Sucralose is 600 times sweeter than sugar and itself contains no calories. Although it has been marketed as a healthy product that can help fend off obesity and diabetes, sucralose consumption has been linked to leukemia, weight gain, obesity, diabetes, liver inflammation, metabolic dysfunction and other illnesses.

Sucralose backers have also claimed it is poorly absorbed and does not significantly bioaccumulate in the human body. However, a 2018 study found that sucralose metabolizes and bioaccumulates in rats. Based on this recent science, U.S. Right to Know petitioned the Federal Trade Commission (FTC) to investigate deceptive advertising claims by Tate & Lyle and Coca-Cola.

Key Facts About Sucralose
After more than a decade of regulatory consideration, the Food and Drug Administration (FDA) approved sucralose for use in 1998 in 15 food categories; a year later, the agency approved it as a general purpose sweetener. It was the fastest shift in FDA’s history from a specified usage to general purpose approval of an artificial sweetener.
Of the over 100 studies FDA reviewed at the time, none involved humans, and only three lasted more than a year. Many of these studies were not even published for public scrutiny. Subsequent studies, including longitudinal ones involving human populations, have raised concerns about the health risks of sucralose. But the FDA has not reevaluated its authorization with the current science.
FDA’s 1998 authorization claims that “sucralose is relatively poorly absorbed” into the body. Recent science casts doubt on that claim (see USRTK petition to FTC). Read more about Splenda’s history of deceptive marketing below.

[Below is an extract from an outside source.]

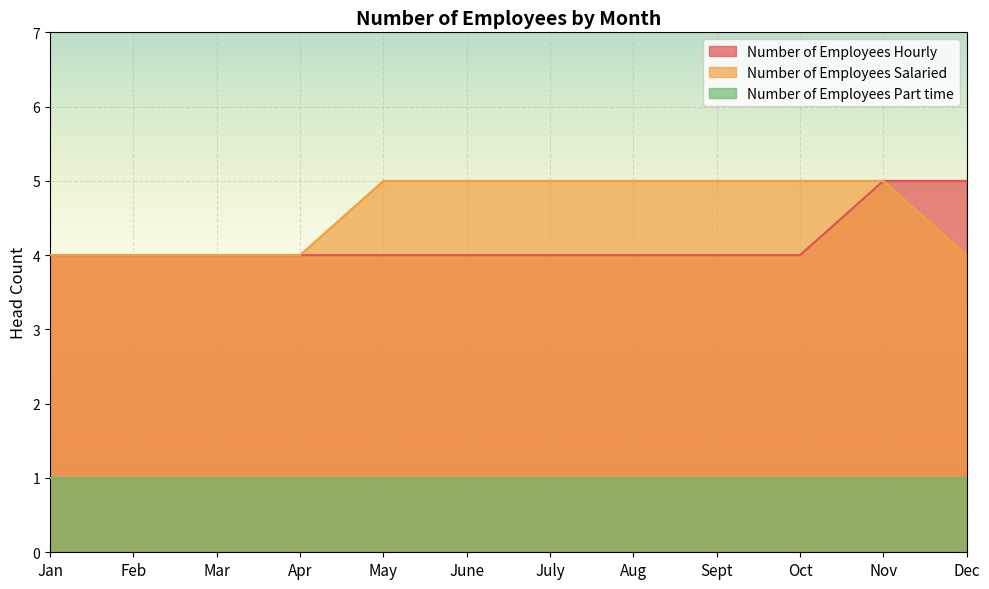

What are all the series names shown in the legend?

Number of Employees Hourly, Number of Employees Salaried, Number of Employees Part time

In a 2008 oral history interview conducted by the FDA with Alan Rulis, former FDA director of the Office of Food Additive Safety, Rulis stated that, “We discovered, way too late in the process, I think, that there was an unresolved issue that had to do with the test animals in some studies showing a more-than expected body-weight-gain decrement while on sucralose dosing.”
Food Chemical News also reported that, in 1995, McNeil Nutritionals — a Johnson & Johnson subsidiary and marketer of sucralose as branded Splenda — had planned to submit its product approval application. But, “in the process of completing a six-month clinical study in diabetic patients…[t]hat study raised concerns about the effect of sucralose on blood sugar in those individuals, and McNeil asked the agency to withhold its final decision until additional work could be done.”